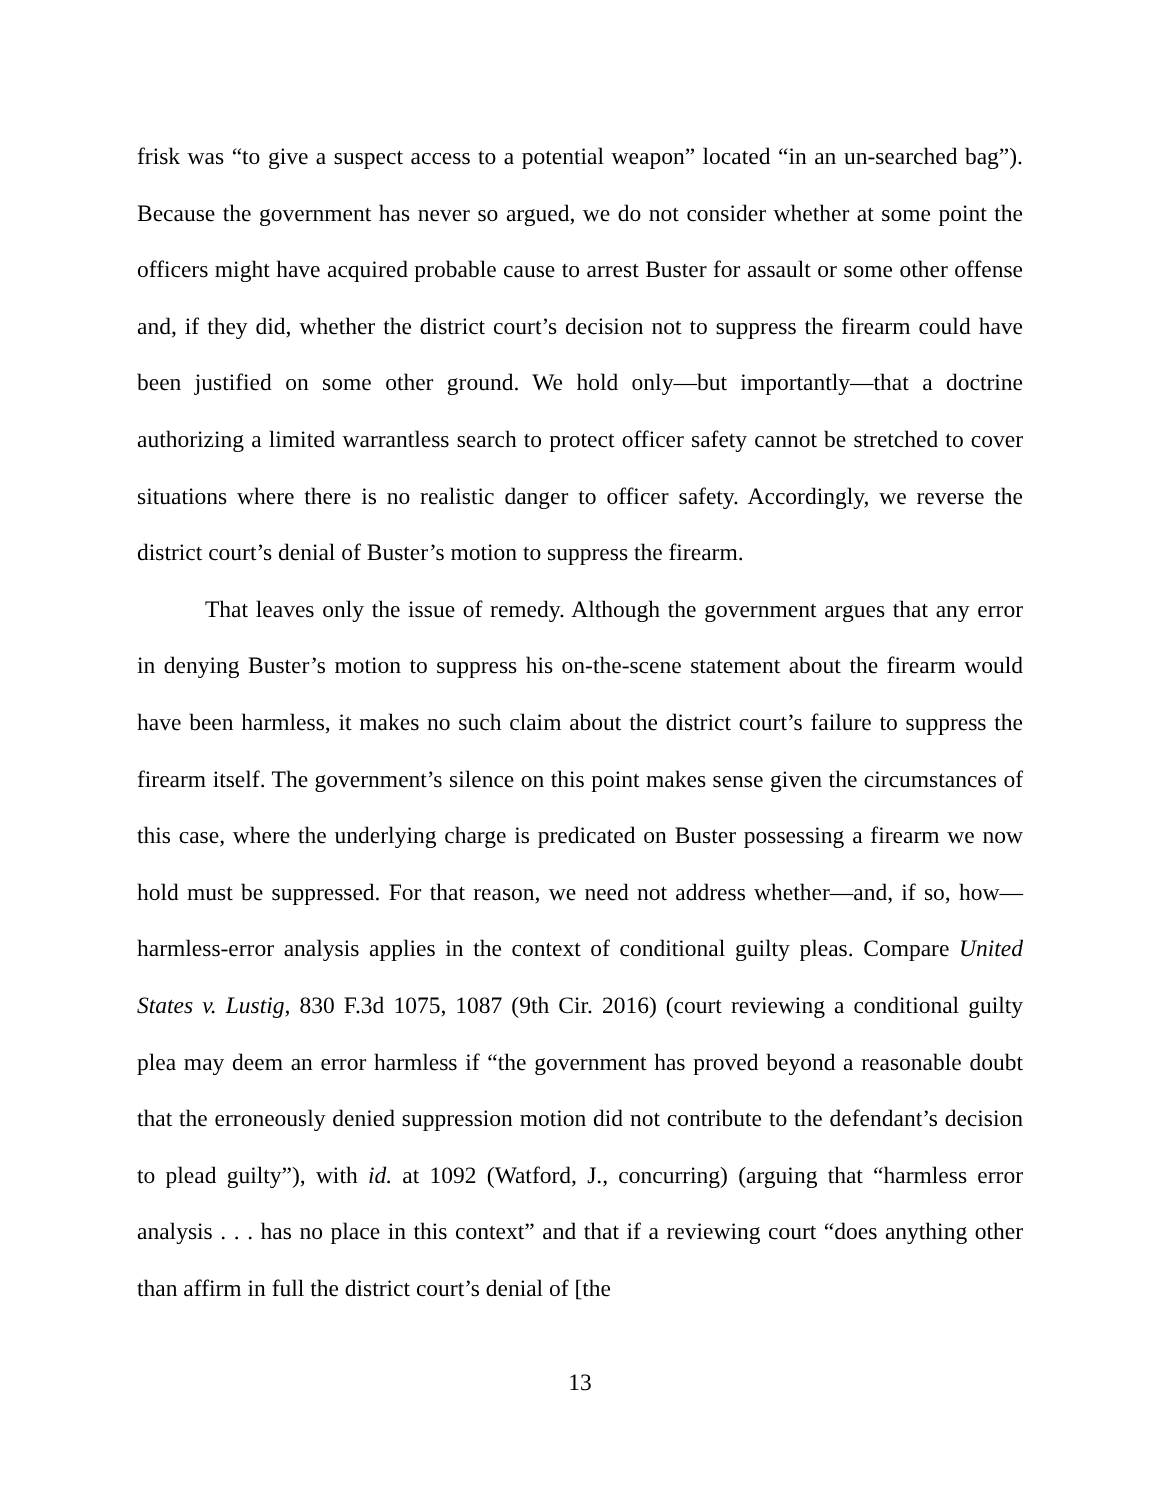frisk was “to give a suspect access to a potential weapon” located “in an un-searched bag”). Because the government has never so argued, we do not consider whether at some point the officers might have acquired probable cause to arrest Buster for assault or some other offense and, if they did, whether the district court’s decision not to suppress the firearm could have been justified on some other ground. We hold only—but importantly—that a doctrine authorizing a limited warrantless search to protect officer safety cannot be stretched to cover situations where there is no realistic danger to officer safety. Accordingly, we reverse the district court’s denial of Buster’s motion to suppress the firearm.
That leaves only the issue of remedy. Although the government argues that any error in denying Buster’s motion to suppress his on-the-scene statement about the firearm would have been harmless, it makes no such claim about the district court’s failure to suppress the firearm itself. The government’s silence on this point makes sense given the circumstances of this case, where the underlying charge is predicated on Buster possessing a firearm we now hold must be suppressed. For that reason, we need not address whether—and, if so, how—harmless-error analysis applies in the context of conditional guilty pleas. Compare United States v. Lustig, 830 F.3d 1075, 1087 (9th Cir. 2016) (court reviewing a conditional guilty plea may deem an error harmless if “the government has proved beyond a reasonable doubt that the erroneously denied suppression motion did not contribute to the defendant’s decision to plead guilty”), with id. at 1092 (Watford, J., concurring) (arguing that “harmless error analysis . . . has no place in this context” and that if a reviewing court “does anything other than affirm in full the district court’s denial of [the
13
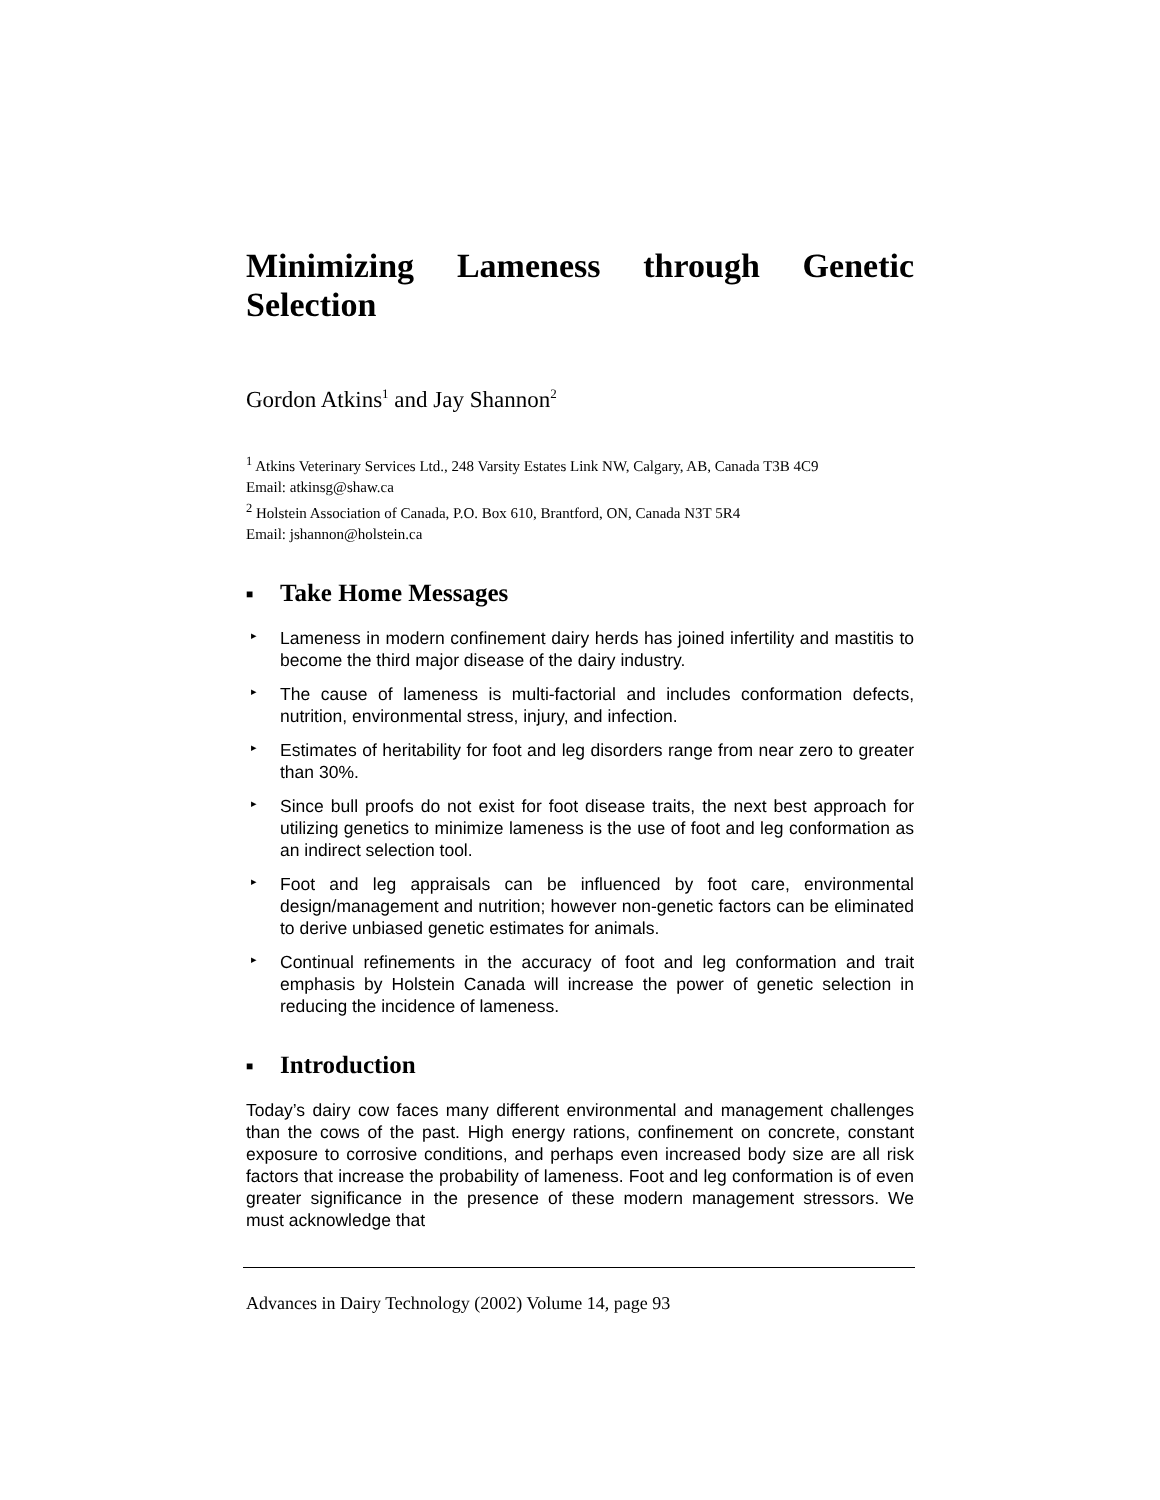Minimizing Lameness through Genetic Selection
Gordon Atkins<sup>1</sup> and Jay Shannon<sup>2</sup>
<sup>1</sup> Atkins Veterinary Services Ltd., 248 Varsity Estates Link NW, Calgary, AB, Canada T3B 4C9
Email: atkinsg@shaw.ca
<sup>2</sup> Holstein Association of Canada, P.O. Box 610, Brantford, ON, Canada N3T 5R4
Email: jshannon@holstein.ca
■ Take Home Messages
▸ Lameness in modern confinement dairy herds has joined infertility and mastitis to become the third major disease of the dairy industry.
▸ The cause of lameness is multi-factorial and includes conformation defects, nutrition, environmental stress, injury, and infection.
▸ Estimates of heritability for foot and leg disorders range from near zero to greater than 30%.
▸ Since bull proofs do not exist for foot disease traits, the next best approach for utilizing genetics to minimize lameness is the use of foot and leg conformation as an indirect selection tool.
▸ Foot and leg appraisals can be influenced by foot care, environmental design/management and nutrition; however non-genetic factors can be eliminated to derive unbiased genetic estimates for animals.
▸ Continual refinements in the accuracy of foot and leg conformation and trait emphasis by Holstein Canada will increase the power of genetic selection in reducing the incidence of lameness.
■ Introduction
Today’s dairy cow faces many different environmental and management challenges than the cows of the past. High energy rations, confinement on concrete, constant exposure to corrosive conditions, and perhaps even increased body size are all risk factors that increase the probability of lameness. Foot and leg conformation is of even greater significance in the presence of these modern management stressors. We must acknowledge that
Advances in Dairy Technology (2002) Volume 14, page 93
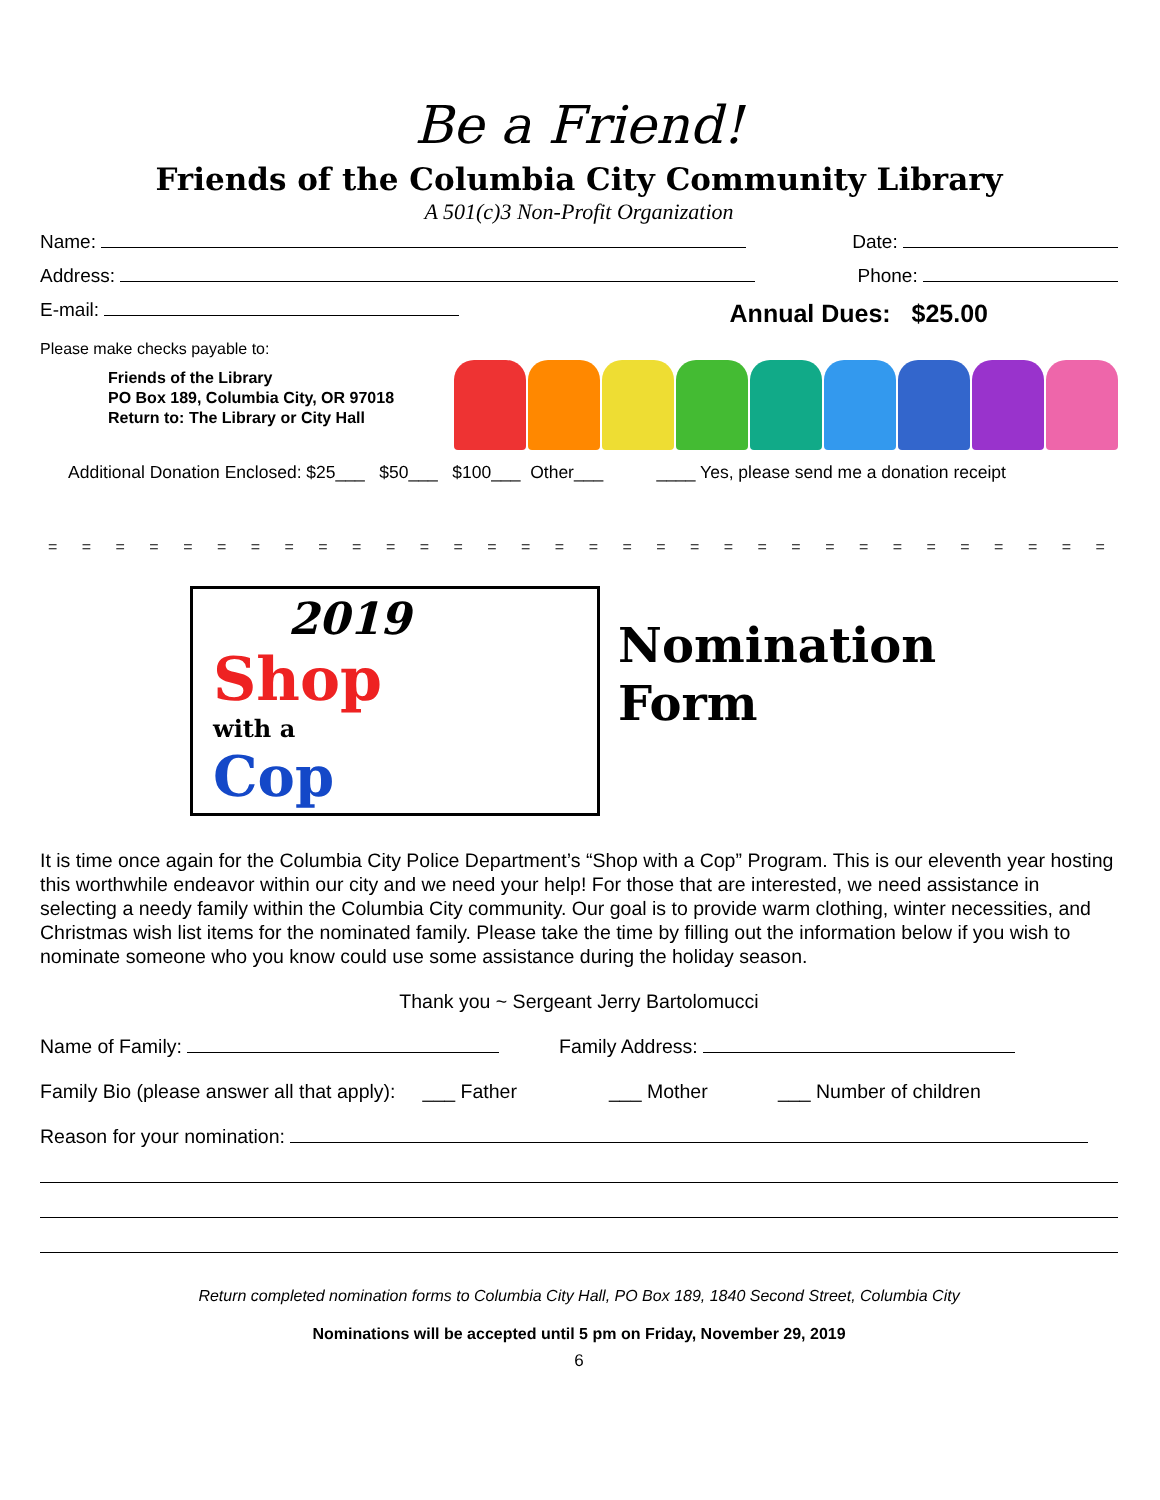Be a Friend!
Friends of the Columbia City Community Library
A 501(c)3 Non-Profit Organization
Name: Date:
Address: Phone:
E-mail: Annual Dues: $25.00
Please make checks payable to:
Friends of the Library
PO Box 189, Columbia City, OR 97018
Return to: The Library or City Hall
Additional Donation Enclosed: $25___ $50___ $100___ Other___ ____ Yes, please send me a donation receipt
= = = = = = = = = = = = = = = = = = = = = = = = = = = = = = = = = = = = = = = = = = = = = = = = = = = =
2019
Shop
with a
Cop
Nomination
Form
It is time once again for the Columbia City Police Department’s “Shop with a Cop” Program. This is our eleventh year hosting this worthwhile endeavor within our city and we need your help! For those that are interested, we need assistance in selecting a needy family within the Columbia City community. Our goal is to provide warm clothing, winter necessities, and Christmas wish list items for the nominated family. Please take the time by filling out the information below if you wish to nominate someone who you know could use some assistance during the holiday season.
Thank you ~ Sergeant Jerry Bartolomucci
Name of Family: Family Address:
Family Bio (please answer all that apply): ___ Father ___ Mother ___ Number of children
Reason for your nomination:
Return completed nomination forms to Columbia City Hall, PO Box 189, 1840 Second Street, Columbia City
Nominations will be accepted until 5 pm on Friday, November 29, 2019
6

Exercise requirements
Retype exactly the lines from the one containing "Return to: The Library or City Hall" through the last line of the records above, including both.

Problem solution
Return to: The Library or City Hall
Additional Donation Enclosed: $25___ $50___ $100___ Other___ ____ Yes, please send me a donation receipt
= = = = = = = = = = = = = = = = = = = = = = = = = = = = = = = = = = = = = = = = = = = = = = = = = = = =
2019
Shop
with a
Cop
Nomination
Form
It is time once again for the Columbia City Police Department’s “Shop with a Cop” Program. This is our eleventh year hosting this worthwhile endeavor within our city and we need your help! For those that are interested, we need assistance in selecting a needy family within the Columbia City community. Our goal is to provide warm clothing, winter necessities, and Christmas wish list items for the nominated family. Please take the time by filling out the information below if you wish to nominate someone who you know could use some assistance during the holiday season.
Thank you ~ Sergeant Jerry Bartolomucci
Name of Family: Family Address:
Family Bio (please answer all that apply): ___ Father ___ Mother ___ Number of children
Reason for your nomination:
Return completed nomination forms to Columbia City Hall, PO Box 189, 1840 Second Street, Columbia City
Nominations will be accepted until 5 pm on Friday, November 29, 2019
6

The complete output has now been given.